▸ DESCRIPTION OF THE TASK
Go through the records line by line. Report how many lines contain "septiembre", with nothing else.

(Page images and extracted text)
---*---

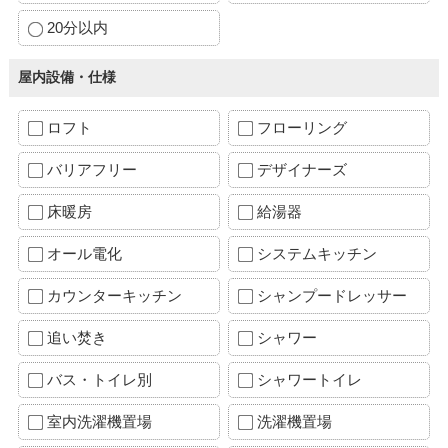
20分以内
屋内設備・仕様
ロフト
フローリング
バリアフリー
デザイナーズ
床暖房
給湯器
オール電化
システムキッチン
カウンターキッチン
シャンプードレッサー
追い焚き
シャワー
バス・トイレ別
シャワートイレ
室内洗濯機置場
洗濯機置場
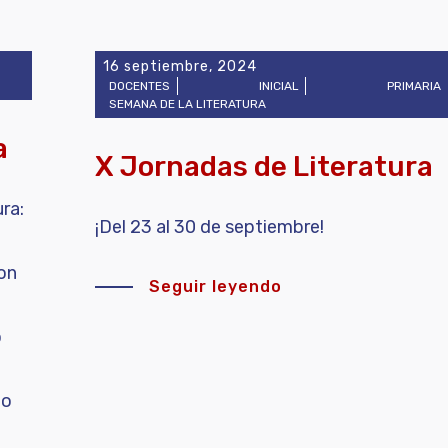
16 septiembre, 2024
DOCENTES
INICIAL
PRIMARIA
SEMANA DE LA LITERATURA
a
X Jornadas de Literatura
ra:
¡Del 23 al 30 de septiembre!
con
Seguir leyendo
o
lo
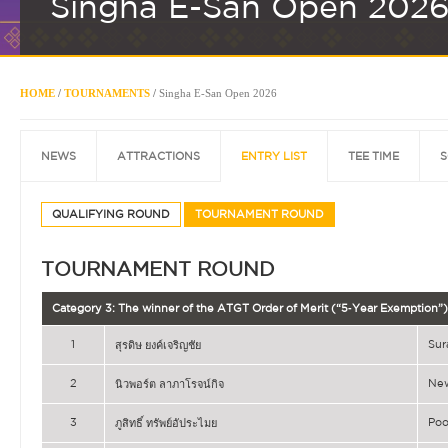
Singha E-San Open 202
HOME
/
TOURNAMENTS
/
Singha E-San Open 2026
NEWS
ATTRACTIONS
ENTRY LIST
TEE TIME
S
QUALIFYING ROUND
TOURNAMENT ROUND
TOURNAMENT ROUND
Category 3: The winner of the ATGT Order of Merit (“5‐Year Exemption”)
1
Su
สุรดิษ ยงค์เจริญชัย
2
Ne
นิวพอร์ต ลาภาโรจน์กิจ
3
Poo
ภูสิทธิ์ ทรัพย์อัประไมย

---*---

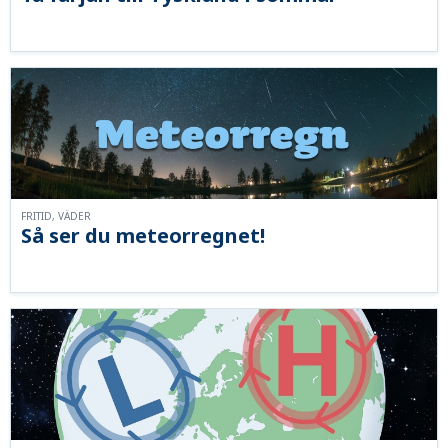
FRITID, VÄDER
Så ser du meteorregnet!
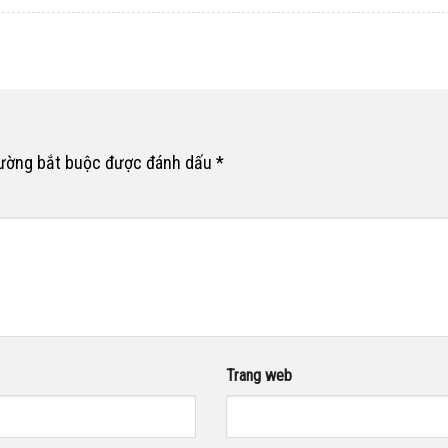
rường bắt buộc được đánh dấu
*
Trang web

---*---

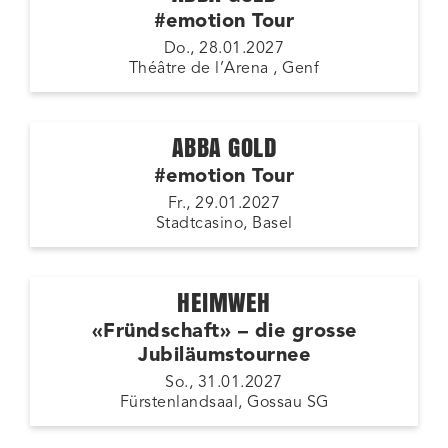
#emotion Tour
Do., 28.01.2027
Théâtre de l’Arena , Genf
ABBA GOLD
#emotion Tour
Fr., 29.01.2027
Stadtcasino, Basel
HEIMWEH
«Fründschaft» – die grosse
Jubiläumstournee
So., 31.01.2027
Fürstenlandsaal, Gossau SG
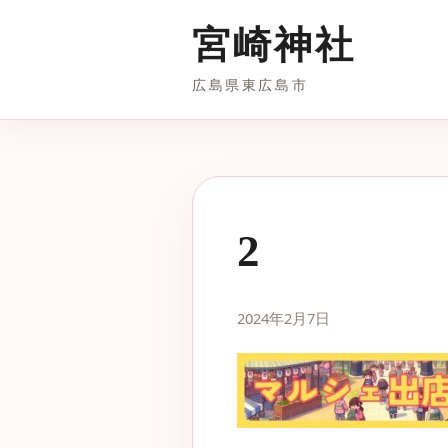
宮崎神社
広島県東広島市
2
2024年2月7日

---*---

▸ EXERCISE RESULT
2